The present invention relates to encoding and decoding of broadband signals, in particular audio signals such as speech signals. The invention relates both to an encoder and a decoder, and to an audio bit stream encoded in accordance with the invention and a data storage medium on which such an audio bit stream has been stored.
When transmitting broadband signals, e.g. audio signals sampled at 32 kHz or higher (which includes speech signals), compression or encoding techniques are used to reduce the bit rate of the signal, whereby the bandwidth needed for transmission is reduced correspondingly.
Linear predictive coding (LPC) is a technique often used in speech encoding. The main idea of LPC is to pass the input signal through a prediction filter (analysis) whose output signal is a spectrally flattened signal. The spectrally flattened signal can be encoded using fewer bits. The bit rate reduction is achieved by retaining an important part of the signal structure in the prediction filter parameters, which vary slowly over time. The spectrally flattened signal coming out of the prediction filter is usually referred to as the residual. The terms residual and flattened signal are thus synonyms that are used interchangeably.
In order to further reduce the required bit rate, a modelling process is applied to the flattened signal to derive a new signal called an excitation signal. This procedure is referred to as residual modelling. The excitation signal is computed in such a way that when passed through the prediction synthesis filter, it produces a close approximation (according to an appropriate criterion) of the output produced when the spectrally flattened signal is used in the synthesis. This process is called analysis-by-synthesis. Certain constraints imposed on the form of the excitation signal, make its representation very efficient from a bit rate point-of-view.
Three popular methods of computing the excitation signal are the regular pulse excitation (RPE) [1], the multi-pulse excitation (MPE) [2] and CELP-like methods [10]. They basically differ in the constraints imposed on the excitation signal. In RPE the excitation is bounded to consist of equally spaced non-zero values with zeros in between. For narrowband speech (e.g. 8 kHz sampling), decimation factors of 2, 4 and 8 are common. In MPE, on the other hand, very few pulses are used (typically 3-4 for every 5 ms of narrowband speech) but they are not subject to any grid and can be placed anywhere. Usually, the error introduced by the quantisation is also taken into account when computing the excitation. Both methods, RPE and MPE, have been shown to deliver similar performance for the same bit rate. In CELP, a sparse codebook can be used to attain a high compression factor.
Linear predictive coding removes the short-term correlation among input samples, but due to the short length of the analysis filter LPC can do little to remove long-term correlations. Long-term correlations are often present in the flattened signal and they are mainly caused by (quasi) periodicities, which in the case of speech correspond to the voiced utterances. These periodicities become clearly apparent in the residual signal in the form of pulse trains (see
Although the waveform is not exactly periodic, these deviations from ideal periodicity do not greatly affect the LTP performance in the case of narrowband signals (8 kHz sampling) because the time span covered by a single delay is sufficient to absorb the drift in the waveform period. Moreover, LTPs with 2 or 3 prediction coefficients make the system more robust to these fluctuations. LTPs with more than three prediction coefficients are not practical as the longer the filters are, the more prone to instability they become and the more involved the stabilization procedure is [4]. LTPs are successfully used in most current speech encoders.

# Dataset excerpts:

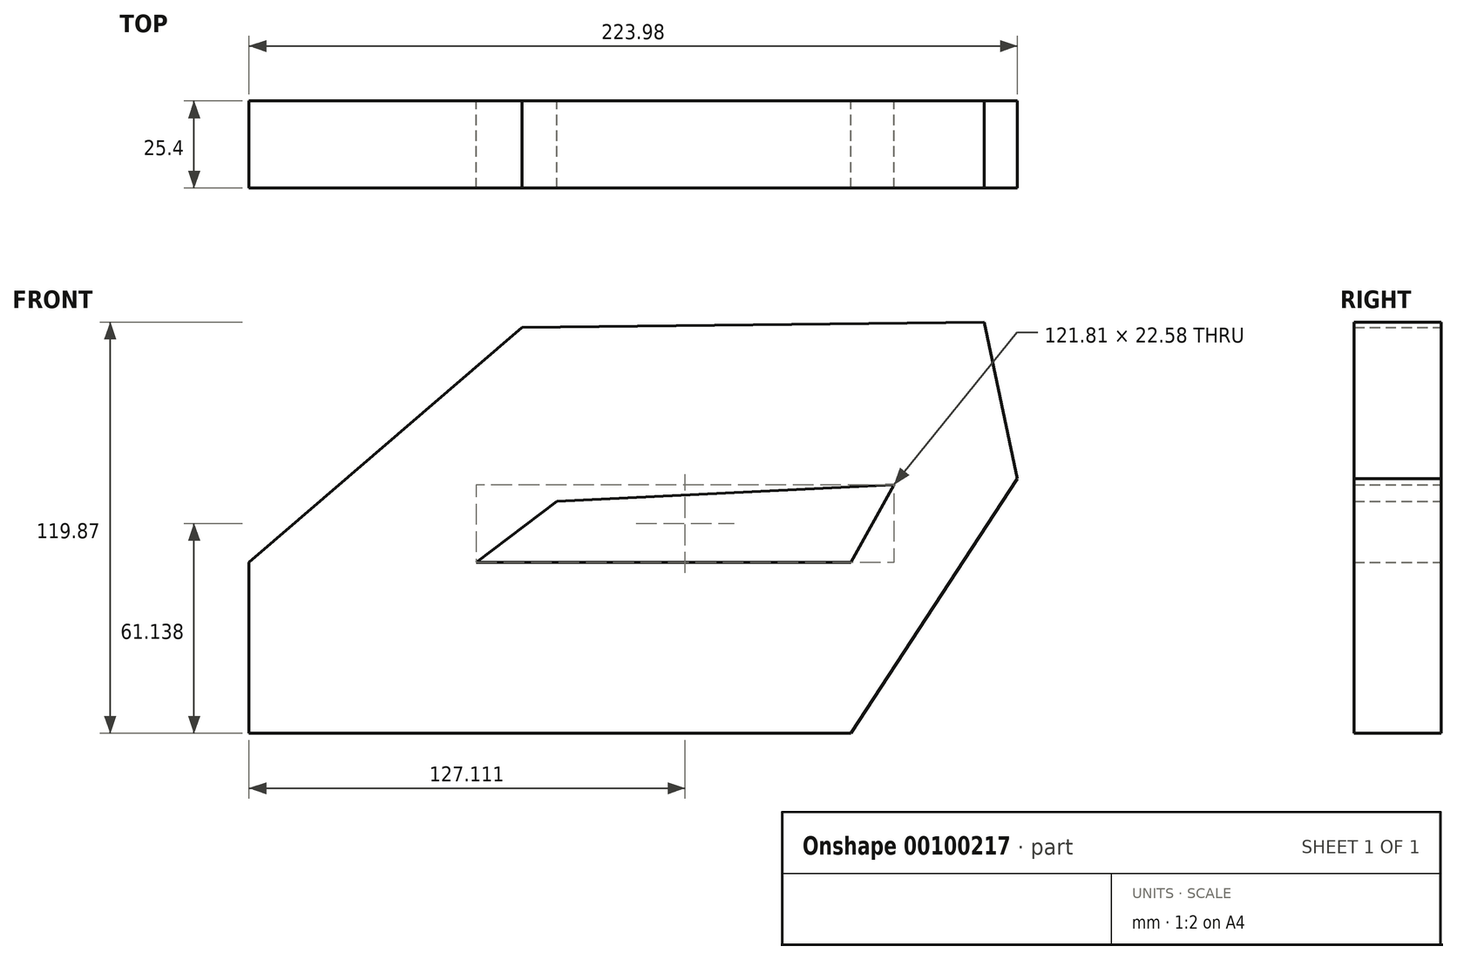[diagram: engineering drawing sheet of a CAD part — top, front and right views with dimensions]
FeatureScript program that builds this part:
annotation { "Feature Type Name" : "Feature", "Feature Type Description" : "" }
export const myFeature = defineFeature(function(context is Context, id is Id, definition is map)
    precondition{}
    {
        {
            var Q0;
            Q0=qCreatedBy(makeId("Front.planeOp"),FACE);
            var sketch = newSketch(context, id + "F0", { "sketchPlane" : qUnion([Q0])});
            skLineSegment(sketch, "E0.bottom", {"start": v(-53.06, 6.37) * mm, "end": v(122.45, 6.37) * mm});
            skLineSegment(sketch, "E0.top", {"start": v(-53.06, -43.48) * mm, "end": v(122.45, -43.48) * mm});
            skLineSegment(sketch, "E0.left", {"start": v(-53.06, 6.37) * mm, "end": v(-53.06, -43.48) * mm});
            skLineSegment(sketch, "E0.right", {"start": v(122.45, 6.37) * mm, "end": v(122.45, -43.48) * mm});
            skLineSegment(sketch, "E1", {"start": v(-53.06, 6.37) * mm, "end": v(26.53, 74.75) * mm});
            skLineSegment(sketch, "E2", {"start": v(-53.06, -43.48) * mm, "end": v(36.73, 24.12) * mm});
            skLineSegment(sketch, "E3", {"start": v(122.45, 6.37) * mm, "end": v(161.22, 76.39) * mm});
            skLineSegment(sketch, "E4", {"start": v(122.45, -43.48) * mm, "end": v(170.92, 30.72) * mm});
            skLineSegment(sketch, "E5", {"start": v(36.73, 24.12) * mm, "end": v(170.92, 30.72) * mm});
            skLineSegment(sketch, "E6", {"start": v(26.53, 74.75) * mm, "end": v(161.22, 76.39) * mm});
            skLineSegment(sketch, "E7", {"start": v(26.53, 74.75) * mm, "end": v(36.73, 24.12) * mm});
            skLineSegment(sketch, "E8", {"start": v(161.22, 76.39) * mm, "end": v(170.92, 30.72) * mm});
            skSolve(sketch);
        }
        {
            var Q0;
            Q0 = qSketchRegion(id + "F0", true);
            extrude(context, id + "F1", {"entities" : qUnion([Q0]), "depth" : 25.4 * mm});
        }
    });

# Task A:
In the audio encoding text, what is the spectrally flattened signal coming out of the prediction filter usually called?
# Task B:
Please retype everything in the audio encoding text from "In order to" down to "bit rate point-of-view.".

# Answer A:
The residual.

# Answer B:
In order to further reduce the required bit rate, a modelling process is applied to the flattened signal to derive a new signal called an excitation signal. This procedure is referred to as residual modelling. The excitation signal is computed in such a way that when passed through the prediction synthesis filter, it produces a close approximation (according to an appropriate criterion) of the output produced when the spectrally flattened signal is used in the synthesis. This process is called analysis-by-synthesis. Certain constraints imposed on the form of the excitation signal, make its representation very efficient from a bit rate point-of-view.